Self-driving cars are emerging as the Next Big Thing in tech, but striking out on your own can be difficult, meaning you’ll probably need a gig at Google, Uber, or a major auto maker to really dig in and make progress—until now.
The DeepDrive project came up with a unique way to let tech-savvy types tinker with autonomous driving tech—it repurposed popular video game Grand Theft Auto V as a self-driving car simulator. Companies like Intel have been playing around with it, but now it’s open source thanks to an integration with Universe, which emerged last month as “a software platform for measuring and training an AI’s general intelligence across the world’s supply of games, websites and other applications.”
The Universe integration with GTA V comes courtesy of OpenAI, a non-profit research company launched in 2015 by Elon Musk and others. “To use it, you’ll just need a purchased copy of GTA V, and then your Universe agent will be able to start driving a car around the streets of a high-fidelity virtual world,” OpenAI said in a blog post.
That “agent” was “trained via imitation learning on 21 hours (about 600,000 images) on the game’s AI driving,” according to OpenAI. “The baseline agent can drive in a variety of different weather conditions, react to traffic, and keep to its lane. This agent is a start, which we invite the community to improve upon!”
Those familiar with the game might wonder if the simulation will stumble upon prostitutes and gang members looking for a fight. Sorry, adrenaline junkes, the “integration modifies the behavior of people within GTA V to be non-violent,” said OpenAI.
Not to worry; there’s still plenty to explore minus the gun battles.

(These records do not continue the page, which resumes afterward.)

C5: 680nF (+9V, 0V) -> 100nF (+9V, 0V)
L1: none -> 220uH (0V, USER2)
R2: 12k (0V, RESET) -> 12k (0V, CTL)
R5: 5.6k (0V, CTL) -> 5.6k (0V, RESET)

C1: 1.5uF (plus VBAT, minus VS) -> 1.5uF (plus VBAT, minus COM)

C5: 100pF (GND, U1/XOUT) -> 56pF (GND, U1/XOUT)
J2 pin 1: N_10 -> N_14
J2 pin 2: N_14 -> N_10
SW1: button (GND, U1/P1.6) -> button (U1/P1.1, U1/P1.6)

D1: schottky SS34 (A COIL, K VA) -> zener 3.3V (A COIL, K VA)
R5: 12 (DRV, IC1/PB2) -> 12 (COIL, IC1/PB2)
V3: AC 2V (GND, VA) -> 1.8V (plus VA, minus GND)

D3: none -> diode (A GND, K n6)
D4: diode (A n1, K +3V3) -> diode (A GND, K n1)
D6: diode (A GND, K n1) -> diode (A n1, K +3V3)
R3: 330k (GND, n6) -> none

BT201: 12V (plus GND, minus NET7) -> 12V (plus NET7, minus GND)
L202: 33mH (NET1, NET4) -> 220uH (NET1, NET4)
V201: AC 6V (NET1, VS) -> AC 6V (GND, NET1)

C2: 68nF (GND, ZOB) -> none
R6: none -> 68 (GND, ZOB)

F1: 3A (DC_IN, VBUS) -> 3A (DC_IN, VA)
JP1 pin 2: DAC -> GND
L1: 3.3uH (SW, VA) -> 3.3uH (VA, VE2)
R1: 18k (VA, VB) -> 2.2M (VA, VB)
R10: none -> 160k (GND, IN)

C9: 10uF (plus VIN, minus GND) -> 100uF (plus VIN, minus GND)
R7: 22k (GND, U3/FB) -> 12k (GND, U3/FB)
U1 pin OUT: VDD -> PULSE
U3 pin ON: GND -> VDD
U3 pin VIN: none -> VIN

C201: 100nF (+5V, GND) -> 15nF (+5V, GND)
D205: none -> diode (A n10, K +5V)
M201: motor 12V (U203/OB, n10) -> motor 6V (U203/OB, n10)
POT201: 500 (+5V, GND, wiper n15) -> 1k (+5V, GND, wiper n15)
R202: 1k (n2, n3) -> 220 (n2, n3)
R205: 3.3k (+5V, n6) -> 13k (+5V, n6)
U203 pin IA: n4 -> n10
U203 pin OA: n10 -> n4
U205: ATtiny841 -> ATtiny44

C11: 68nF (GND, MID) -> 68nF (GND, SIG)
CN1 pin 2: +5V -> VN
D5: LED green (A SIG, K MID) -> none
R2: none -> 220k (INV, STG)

“GTA V gives researchers access to a rich, diverse world for testing and developing AI. Its island setting is almost one fifth the size of Los Angeles, giving access to a broad range of scenarios to test systems,” OpenAI said. “Add to that the 257 different vehicles, 7 types of bicycles, and 14 weather types, and its possible to explore a huge number of permutations using a single simulator.”